Wednesday, November 25, 2009

My Worst Thanksgiving and Other Matters


My worst Thanksgiving was the one where I ate a Swanson turkey TV dinner, alone.  I think I was about nineteen at the time, and in the midst of a brief depression.

My brief depression lasted about fifteen years, roughly from the ages of eight to twenty-three. I won't go too much into the gory details, but I was a miserable kid, adolescent, teenager, young adult.  My moods ranged from unhappy to inconsolable despair.  I made several (probably half-assed) suicide attempts as a teen, one of them in 1970, after attending the first Earth Day festivities at Union Square.  Now Earth Days fill me with relief mixed with a twinge of nostalgic misery.

From a bright, outgoing, skinny kid I turned into a chubby recluse.  I started gaining weight during a hellish summer at sleep-away camp, when I was eight. By around ten or eleven I was pretty much a hermit, keeping to my room, refusing entreaties to come out and play.  I wanted to be invisible.  I used to walk down the street staring at my shoes.  By junior high I made a new set of "friends" and discovered pot and alcohol (and antiwar demonstrations).  LSD was reserved for special occasions, like concerts at the Fillmore East or all-night Marx Brothers marathons at the Elgin Theater, on Eighth Avenue.  There was a crowd I hung out with, till all hours, but I wouldn't say that more than a few were real friends, though I remember some of them quite fondly--brilliant, funny kids, all troubled in different ways.

Things got a little better when I got to college and started discovering my voice as a writer.  But my psyche was still fragile.  I think I may have turned down a Thanksgiving invitation when I was nineteen and chose to "celebrate" alone with my Swanson TV dinner.

The real turning point in my life came when I moved to the East Village, in 1979.  For a Brooklyn kid, finally getting to Manhattan was a triumph.  I felt I finally had control of my life.  And I was fortunate to dive headlong into one of the most vibrant literary and performance scenes the city has ever known.

I don't think I've ever been really, truly miserable since.  I joke that I've had more than my quota of misery.  Even when I was unemployed for the greater part of a four-year period, not so long ago, I didn't despair.  People would ask if I was depressed.  "Not really," I'd say.  "I'm anxious all the time and unhappy some of the time, but I'm also happy most of the time, at the same time.  I'm emotionally multitasking." 

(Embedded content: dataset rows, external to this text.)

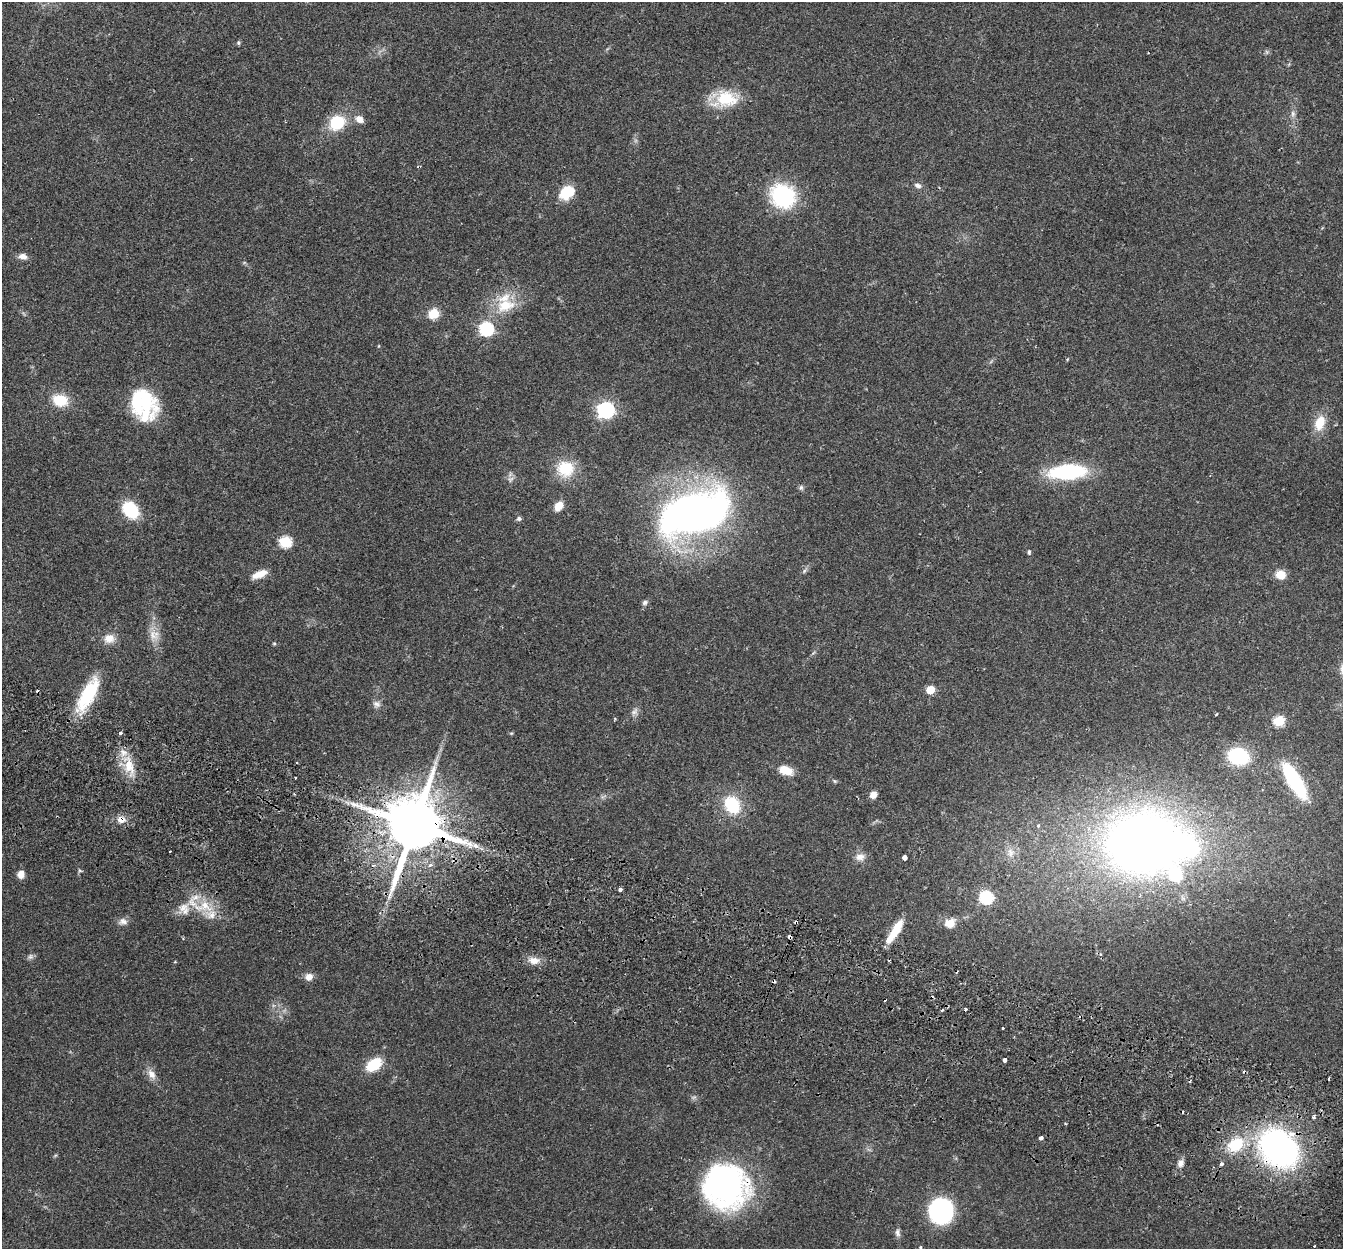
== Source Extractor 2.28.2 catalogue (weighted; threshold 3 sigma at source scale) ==
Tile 6 of 4 x 4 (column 2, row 2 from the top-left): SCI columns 1366-2706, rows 2684-3930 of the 5415 x 5496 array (HDU 1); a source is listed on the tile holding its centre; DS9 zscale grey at full resolution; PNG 1345 x 1251 px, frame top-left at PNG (2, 2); no overlay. Shown black and unused: <1% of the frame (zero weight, under 2 of 3 exposures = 3% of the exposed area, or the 3 px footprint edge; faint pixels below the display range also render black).
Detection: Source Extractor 2.28.2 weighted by HDU 2 'WHT'; one run over the whole footprint, this tile lists its part. Background 0.0604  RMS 0.0078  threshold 0.0353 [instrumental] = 3 sigma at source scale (4.5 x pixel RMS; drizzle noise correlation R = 1.50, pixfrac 1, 0.05/0.05 arcsec/px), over >= 5 px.
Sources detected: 112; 1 inside a brighter object's white glare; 9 cosmic-ray / hot-pixel residue — not listed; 7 inside a brighter listed object's ellipse — not listed separately; the other 95 listed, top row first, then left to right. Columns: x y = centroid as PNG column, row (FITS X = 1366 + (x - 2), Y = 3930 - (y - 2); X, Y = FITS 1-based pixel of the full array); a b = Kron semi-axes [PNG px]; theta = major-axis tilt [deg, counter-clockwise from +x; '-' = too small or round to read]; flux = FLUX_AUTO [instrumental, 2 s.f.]
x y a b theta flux
238 43 5 5 - 1.3
1267 52 6 6 - 1.4
725 99 26 17 12 36
1293 114 8 6 90 2.7
359 119 10 7 -35 6
337 122 16 13 35 32
918 185 9 7 -36 3.2
567 192 17 13 39 21
783 196 21 19 -33 87
23 256 12 7 -12 4.3
505 305 30 19 16 27
434 314 6 6 - 37
486 329 7 6 - 130
379 346 5 3 - 0.65
60 400 17 13 -14 21
146 402 38 23 -54 48
606 410 7 7 - 250
1320 423 19 12 71 16
565 469 20 19 - 26
1067 472 28 12 4 95
510 479 9 7 36 3.1
801 488 7 6 - 1.8
558 506 10 8 55 9.5
130 510 16 12 -48 38
695 513 72 37 18 450
519 519 7 6 - 1.8
285 542 6 6 - 70
1029 552 5 4 - 1.6
804 571 7 4 46 1.7
259 574 18 7 22 9.7
1280 575 9 8 - 12
645 602 8 6 32 2.1
153 635 21 12 -64 9.8
109 638 15 12 14 8.7
274 644 5 4 - 0.89
813 653 6 4 44 1.1
930 690 5 5 - 22
88 695 42 14 62 46
377 704 10 9 - 3.7
634 712 11 8 53 3.5
1216 714 3 2 - 0.94
1279 721 6 5 - 50
120 733 3 3 - 4.1
511 733 6 3 -17 0.86
1238 756 15 11 -15 67
297 762 3 2 - 0.71
129 767 31 14 -75 18
785 770 14 8 -18 14
295 778 2 2 - 0.81
835 781 5 5 - 1
1294 781 35 11 -59 85
873 795 7 6 - 5.6
732 805 22 17 -59 33
121 820 10 8 -3 6.8
414 825 17 14 71 7200
1038 826 5 4 - 1.2
1143 842 71 60 5 680
475 846 10 6 -44 3.9
170 852 3 2 - 1.2
1011 852 13 10 -83 7.1
860 857 13 10 0 6
904 857 4 4 - 10
21 874 9 8 - 5.4
620 889 4 3 - 3.9
986 897 7 6 - 97
205 906 20 12 -37 19
184 909 18 17 - 13
123 921 13 9 8 4.2
796 922 4 3 - 3.5
950 923 12 10 27 9.8
895 931 30 8 58 22
790 937 4 3 - 4.1
30 957 9 7 25 2.2
534 960 14 9 -9 7.7
175 962 3 3 - 0.6
309 977 9 8 - 5.8
965 1009 3 3 - 12
942 1010 3 3 - 1.4
1003 1028 3 3 - 1.4
1005 1060 4 4 - 4.4
374 1064 18 12 35 23
151 1074 16 9 -58 6.3
1329 1078 3 2 - 1.3
1314 1117 4 4 - 2.1
1041 1138 3 3 - 5.6
1236 1145 20 15 31 29
1279 1148 31 25 -42 290
55 1156 6 4 20 0.92
1181 1163 10 7 61 4
1221 1164 4 4 - 2.5
723 1183 48 41 -20 200
941 1211 15 13 79 190
898 1233 11 7 -86 3
1314 1246 2 2 - 0.7
921 1247 4 3 - 0.79
Overlapping masked pixels (flux is a lower limit): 6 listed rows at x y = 121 820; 414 825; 796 922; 790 937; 1279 1148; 723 1183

You can't second-guess or judge anybody's misery.  You can't tell a depressed teenager that they have everything, or that they're being selfish, or that things will get better (even if they usually do). Their despair is real, I know.  If I could tell a teenager on the brink of suicide anything it would be: hang in there, I know it's unbearable, but there'll come a time when you can call the shots, when you can tell all the people who are fucking you over to go fuck themselves, or ignore them, it'll be your choice.

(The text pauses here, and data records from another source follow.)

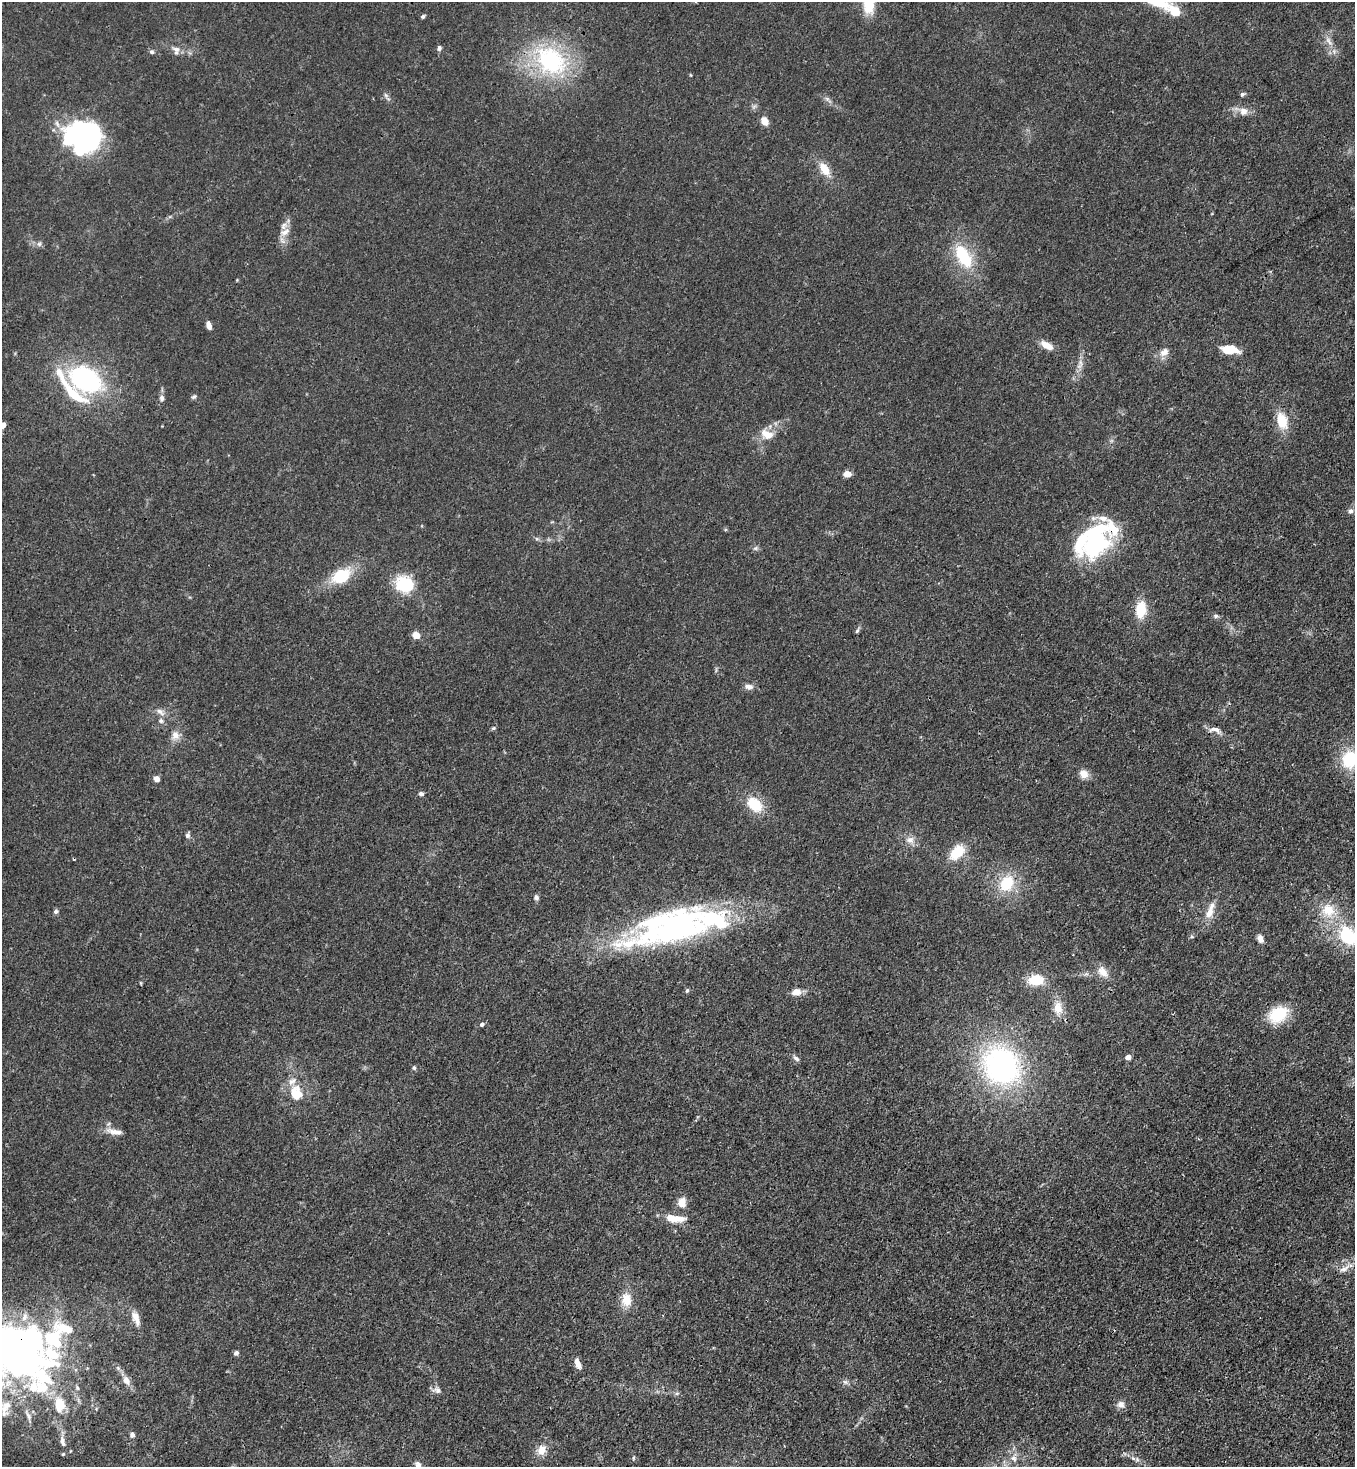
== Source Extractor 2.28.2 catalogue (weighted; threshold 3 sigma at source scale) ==
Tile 6 of 4 x 4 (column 2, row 2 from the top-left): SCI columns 1578-2930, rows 2994-4458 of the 6010 x 5988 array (HDU 1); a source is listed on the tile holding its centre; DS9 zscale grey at full resolution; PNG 1357 x 1469 px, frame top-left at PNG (2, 2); no overlay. Shown black and unused: <1% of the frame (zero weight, under 3 of 4 exposures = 7% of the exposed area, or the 3 px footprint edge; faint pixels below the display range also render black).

And this Thanksgiving, if you know anybody who's lonely and depressed, invite them to dinner. They might even liven things up.  Some of the funniest, most entertaining people I know are miserable. 

7 Comments:

Anonymous Jimmy Cantiello said...

Just to let you know, Pete. You're always welcome at our house for Thanksgiving or any other time of the year, even if you're feeling miserable.

7:33 PM  
Anonymous janice said...

Wow...!!! My absolute favorite piece ever from my favorite blogger.

12:06 PM  
Anonymous Anonymous said...

Thanks for this, Pete.

--Chez

7:39 PM  
Blogger Stacy said...

Glad you stuck around. Really enjoy your writing.

Happy belated Thanksgiving!

12:26 PM  
Anonymous Anonymous said...

This post made me cry. Your transparency and your honesty about those dark star teenage hellhole years was breathtaking, Pete. We lost a family member to suicide almost 15 years ago and the pain remains.

9:52 PM  
Blogger Steph said...

Most of my favorite people are miserable too - and they are also funny, caring, sensitive, real.
I can so relate to your childhood and adolescent feelings. I was a chubby insolent kid too - I felt like I was detached from the world, looking in yet invisible.

I still have moments of despair, though like you, they are not as bad. Maybe I've just gotten used to them as part of myself.

This post reminds me of a Thanksgiving I had in 2004 - I was so unhappy, my dad had a new family and I felt so alienated. I just stayed home on that rainy day, made chicken soup, and watched bad movies with my cat.

The next day was bright and sunny, so I went to the grocery store and cooked myself a turkey dinner.

The sun always comes up; the storms pass.

I love your stories.

6:24 PM  
Blogger Peter Cherches said...

Thanks to everyone for their thougts and good vibes. I started writing a little piece about a TV dinner and all of a sudden everything came out. I guess it was finally the right time.